I was one of the 1962 intake at that Northern UK art college and felt a frisson of excitement every day at the shackles of strictly uniformed grammar school years were cast off for a dress code of anything-goes so long as it included blue jeans (and for me, collarless blue or white ex-army officer’s cotton shirts worn outside with an ethnic sash tied at the waist). We were given freedom for the first time in our lives (although I was one of the few who still lived at home) and we all took the bait and included “free love” in the equation!

However, and back to the artwork, I clearly remember this exercise even though it was done all of fifty years ago. The group had a choice of several objects, large and small, with the medium of expression being left to our own imagination and skills. I cannot remember the time we were given – it was meant to be basically a quick exercise – and although I now like to think it was a 10-minute bash, in reality it was probably a 30-minute period more in line with the limits given to contestants on the “Top Chef” programmes so popular on French TV.

I chose a small sea shell as my subject with a bottle of black ink, a pen-nib, stick from a shrub in the garden, a wax candle and a small/medium watercolor paint brush, on dampened cartridge paper.

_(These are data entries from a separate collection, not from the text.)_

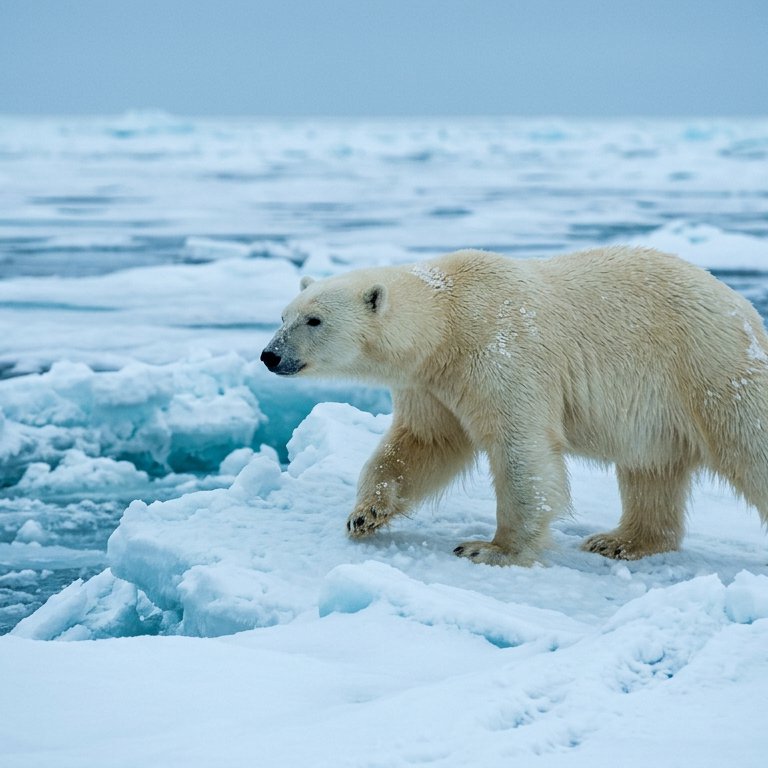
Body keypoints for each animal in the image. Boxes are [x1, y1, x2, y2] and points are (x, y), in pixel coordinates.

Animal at [261, 247, 768, 566]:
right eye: (283, 315)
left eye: (314, 320)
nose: (269, 355)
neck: (448, 319)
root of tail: (745, 309)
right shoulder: (430, 383)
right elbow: (424, 442)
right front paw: (365, 514)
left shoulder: (501, 350)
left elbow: (520, 450)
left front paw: (490, 549)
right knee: (650, 469)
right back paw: (619, 541)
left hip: (708, 366)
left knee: (749, 443)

Dampening our drawing-paper sheets was a normal procedure – using brown gummed tape all around the edges so it stayed “stretched” and flat on drying – but on this occasion I drew rapidly with a pen-nib and included a few sweeps of a wax-candle to act as a “resist” to the later ink-wash… then filed-in the solid areas whilst the paper was still quite damp, allowing the ink to merge and spread within the paper’s surface. My intention (now forgotten) at the time was probably to re-create a “wet-look” for the watery subject… and the dribbly blurs do seem to represent delicate fronds of sea-weed or other organic  frond-life growing from the shell’s surface.